Share – A growing experience
From the time we are children some of the earliest lessons our parents try to teach us have to do with sharing. Share your lunch. Share your toy. Share your crayons.
We progress to Jr high and get assigned to team projects where we are supposed to share our ideas. Share the work. Share interpersonal relationships through language and a cooperative spirit.
Teenagers in my day had to share the phone, share the car, share the hairdryer. Today they must share data. They share their lives on social media which provides superficial “likes” from people who might not ever interact with them face to face. When texting first became a thing, I asked a teenager why they liked to text.

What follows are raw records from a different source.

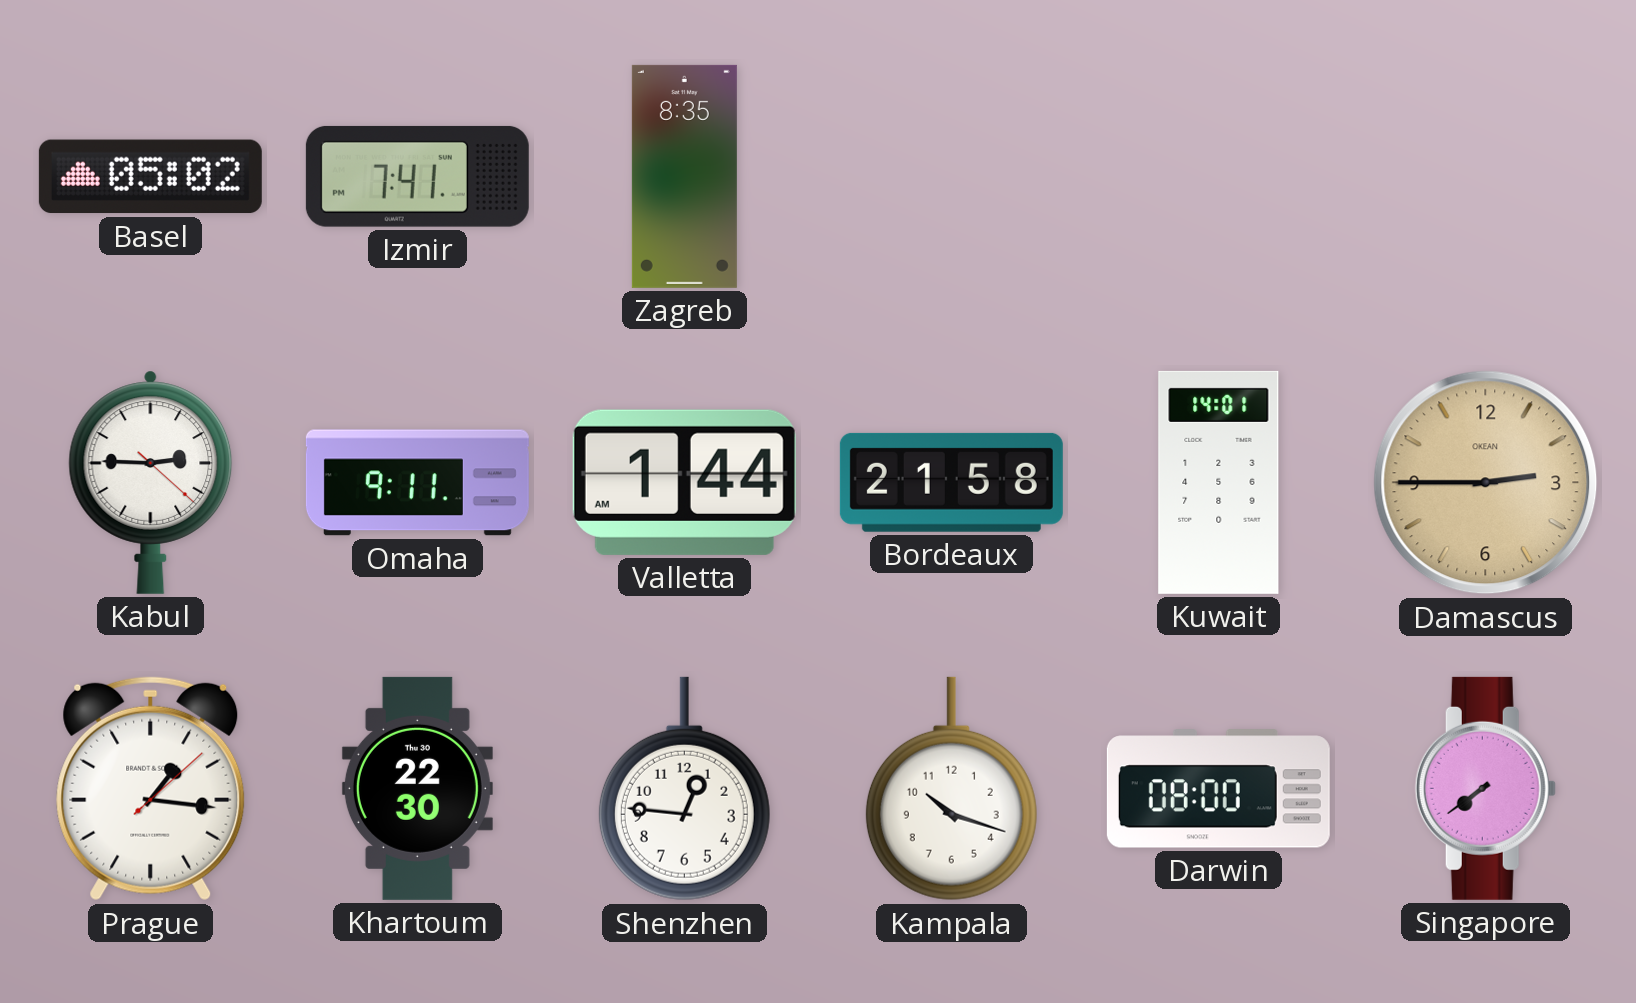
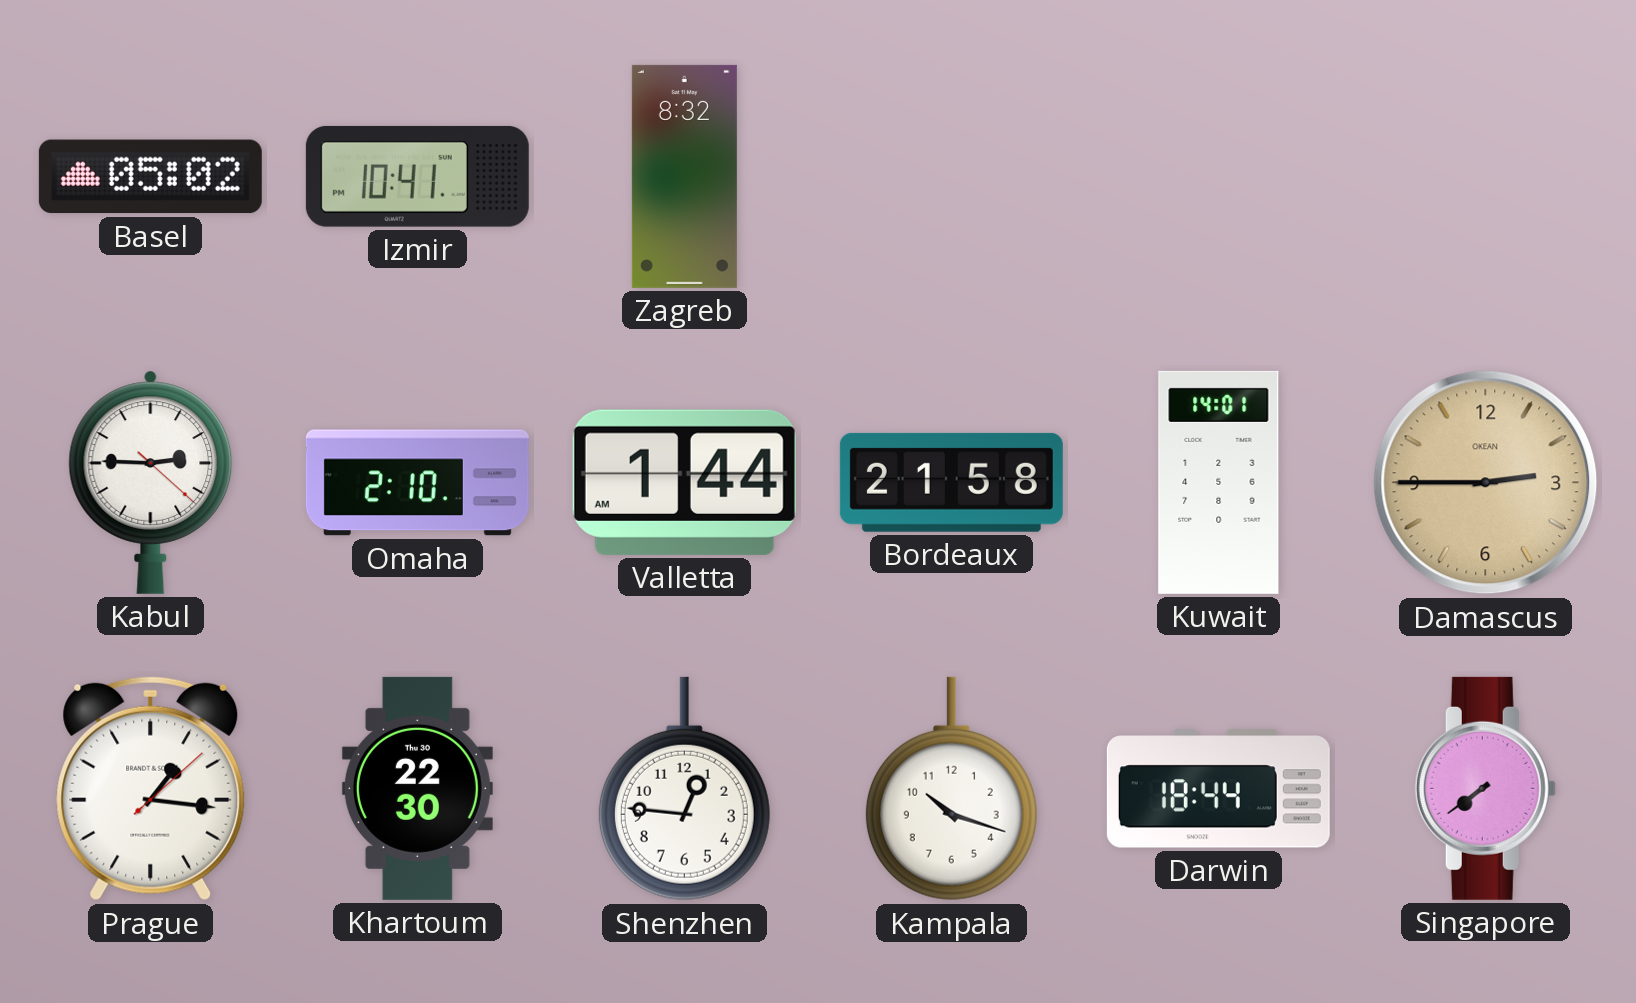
Izmir: 7:41 -> 10:41
Zagreb: 8:35 -> 8:32
Omaha: 9:11 -> 2:10
Darwin: 08:00 -> 18:44
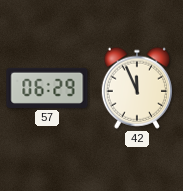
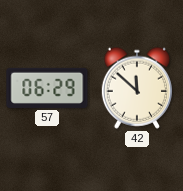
42: 11:56 -> 11:52
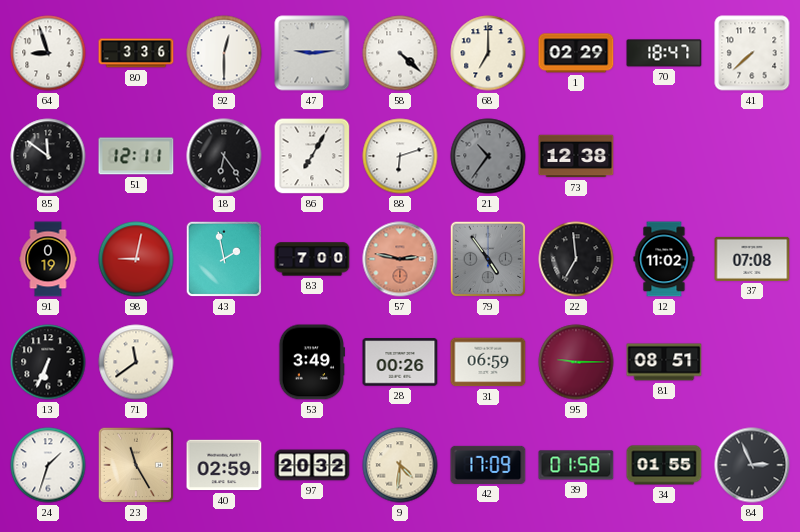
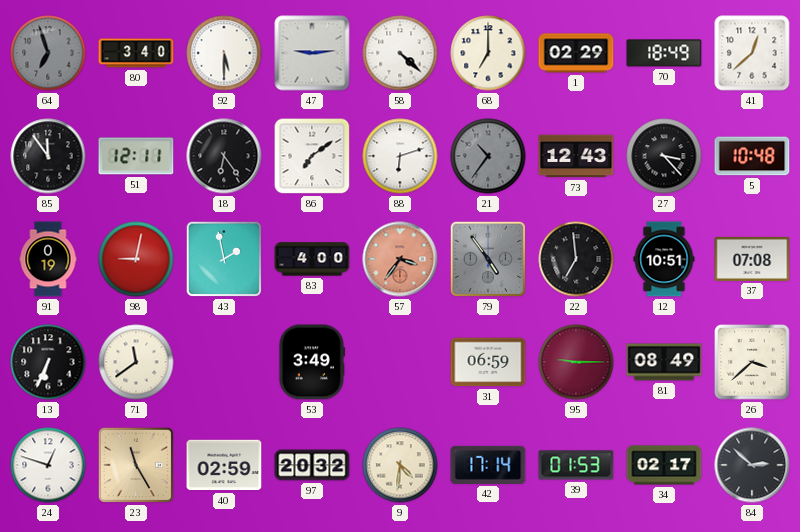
64: 8:57 -> 6:57
64 dial: white -> grey
80: 3:36 -> 3:40
92: 12:30 -> 5:30
70: 18:47 -> 18:49
41: 7:38 -> 12:38
85: 11:51 -> 11:54
86: 7:05 -> 7:09
73: 12:38 -> 12:43
27: none -> 3:23
5: none -> 10:48
83: 7:00 -> 4:00
57: 2:47 -> 3:36
12: 11:02 -> 10:51
28: 00:26 -> none
81: 08:51 -> 08:49
26: none -> 3:38
24: 1:33 -> 12:48
42: 17:09 -> 17:14
39: 01:58 -> 01:53
34: 01:55 -> 02:17
84: 2:56 -> 2:52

His response, “Because it’s impersonal, you can type something you would not say in person.” Does that qualify as sharing in the sense our parents tried to teach us?
As we mature and begin to form more meaningful relationships, we are told to share our joys and sorrows. There is a connection of hearts that occurs instantly and permanently when someone genuinely partakes in our personal joy or sorrow.
A philosophy I profess to believe is that the truth will set you free. As a songwriter, the lyrics from one of my songs contains the phrase, “Jesus is the truth and he will set you free.” The truth Jesus speaks when he reveals my short comings, does not make me feel condemned. It makes me feel loved and noticed and valued for the potential he sees in me. Being recognized by almighty God as worthy of his time and effort is almost unfathomable. He shares his holy thoughts about me.
Often when people speak of my short comings, I feel judged. If sharing of the truth is what I long for, then why is it so hard to hear? Do I fear that acceptance depends on how someone evaluates me? The reason I am not offended by correction from the word of God is because I believe the overriding purpose is for my benefit. The correction comes from love. The foundation of God’s assessment of our behavior is His desire to draw us close. As we get better at sharing, perhaps embracing criticism from people who love us is easier as well. Answer the questions, “Does this person want to draw closer to me? Do they have my best interest in mind?” This will help in knowing what a healthy response looks like when someone is sharing their assessment of your behavior or work.
Does bearing one another’s burdens qualify as sharing? The word share implies there is a give and take. I recently asked several 13-year-olds what they were feeling about the coronavirus pandemic. Each of them had frustrations with loved ones. If we are angry with those we love, how much more taxing will it be to try and understand those we do not know? How will we love those with whom we strongly disagree?
How well we learned those lessons about sharing will influence the answers. Can society share differing ideas and differing beliefs as well as geography? These tests of our sharing skills are going to define us as a people.
God help us share the compassion he extends to us. God help us learn to share empathy with those whose impact from this devastating ordeal looks different than ours. God help us to share our resources, our love and our support before we even think about sharing our criticism.